Jon Terry, special advisor to the Diversity Project
Demonstrate to your people that supportive behaviours are critical, by explicitly including within the formal assessment of everyone’s performance (including line managers, PMs and senior leaders) with a material impact (positive and negative) on pay.
Stuart White, Chief Executive Officer and Board Director of HSBC Global Asset Management
Find the time to call a colleague who you know might be struggling with childcare and ask what you can do to help and cascade this message into your firms, top-down and bottom-up. A clear message that we are a team and that everyone is there to help each other through this extraordinary time and no colleague should feel guilty of not being able to do everything or afraid or retribution.
Sascha Calisan, Senior Vice President and Head of Distribution Services at Northern Trust, co-lead Working Families workstream
It’s hard to imagine the relentless pressure for parents juggling home school and caring responsibilities. Encourage managers to show empathy, be flexible and help parents manage their workload by prioritising key deliverables.
Kathleen Hughes, Global Head of the Liquidity Solutions Client Business, Goldman Sachs Asset Management
As an industry we have a responsibility to ensure that we are putting into place resources and policies to support working parents and ensure that women are not being left behind during these unprecedented and challenging times. Policies and resources are meaningless without empathetic organizations and empathetic managers to implement them. We shouldn’t forget that as an industry we also have the ability to effect real change and drive the critical need for diversity across all companies that we invest in, control, own or lend to. By focusing both internally and engaging externally we can drive meaningful change within the asset management industry and beyond.
Stephen Welton, Founder and Executive Chairman of BGF
To really build back better, so it means something and is not just a slogan, we need to empower men and women to make flexible working a reality. That requires genuine empathy, to understand the challenges the pandemic has created in terms of working from home and the attendant juggling of home schooling and running a home with also doing an important job.
We cannot simply revert to the pre-pandemic world, nor can we go backwards in terms of creating greater opportunities for women to succeed in business generally and the investment management industry in particular. That needs strong leadership from the top, creating hybrid environments where we can comfortably mix different and flexible ways of working with a culture that embraces change, a willingness to listen to others, and so bringing out the best in all teams recognising different strengths, attitudes and aspirations.
The pandemic should be the catalyst to meaningful and positive change, not the opposite. We should back the role models who will make this a reality.
Mitesh Sheth, CEO of Redington
We need to shine a spotlight on the men that work flexibly, part time, or use shared parental leave, in order to encourage more men (as well as women) to use the flexible work benefits on offer.
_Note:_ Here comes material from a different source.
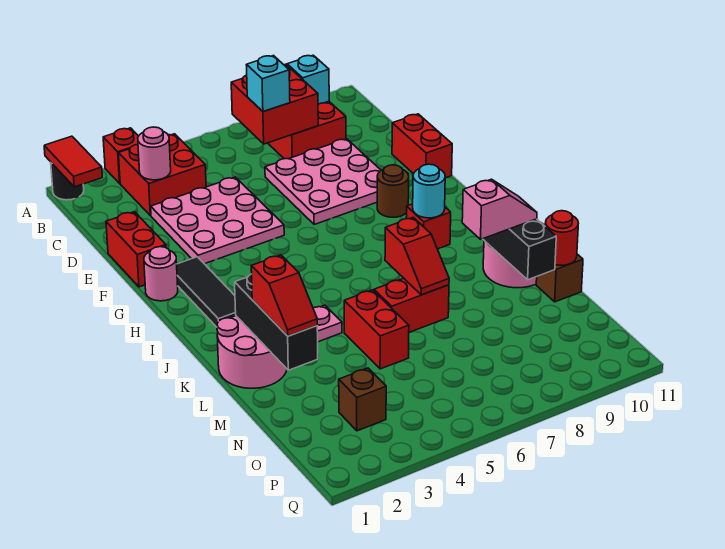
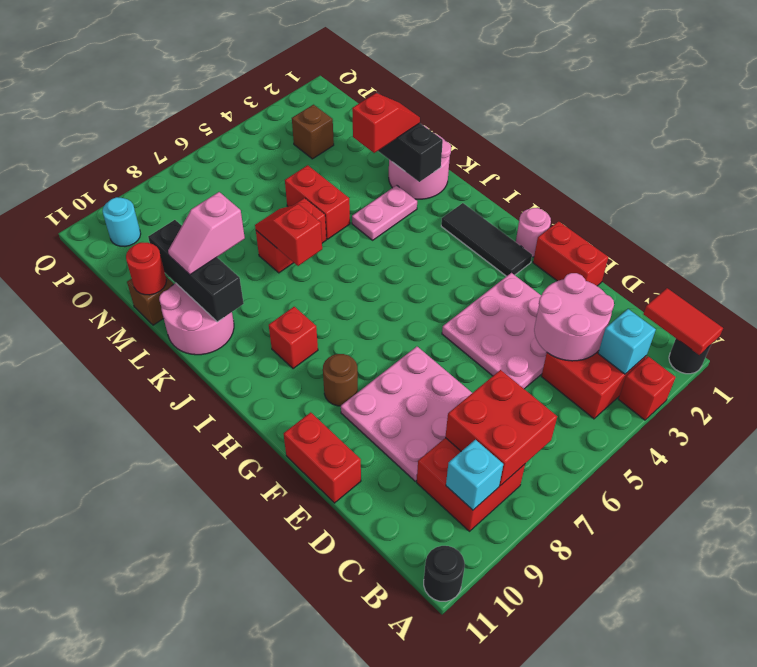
none -> black round brick A11 level 1
pink round brick C3 level 2 -> pink round brick C3:D4 level 2
cyan brick C7 level 3 -> cyan brick B3 level 2
cyan round brick I9 level 2 -> cyan round brick P10 level 1
red slope L2:M2 level 3 top L -> red slope L2:L3 level 3 top 3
If we succeed in doing this collectively and consistently, we will rewrite tired gender stereotypes, reduce our pay gaps and flexible working gaps, with huge implications for our people, firms and industry, as well as the UK, the global economy and future generations.
Helena Morrissey, Chair of the Diversity Project
Closing the gap between the talk and the walk is essential – at every level. Are you a manager expressing sympathy with a working mother in your team yet demanding the impossible? Are you claiming to be family-friendly but holding key meetings at 1pm? Are you showing that it’s possible to work flexibly and be promoted? Do you really understand why you aren’t seeing more women succeed in your business? Do you have a specific plan to improve gender balance or is it really just a vague aspiration? Do you walk the walk?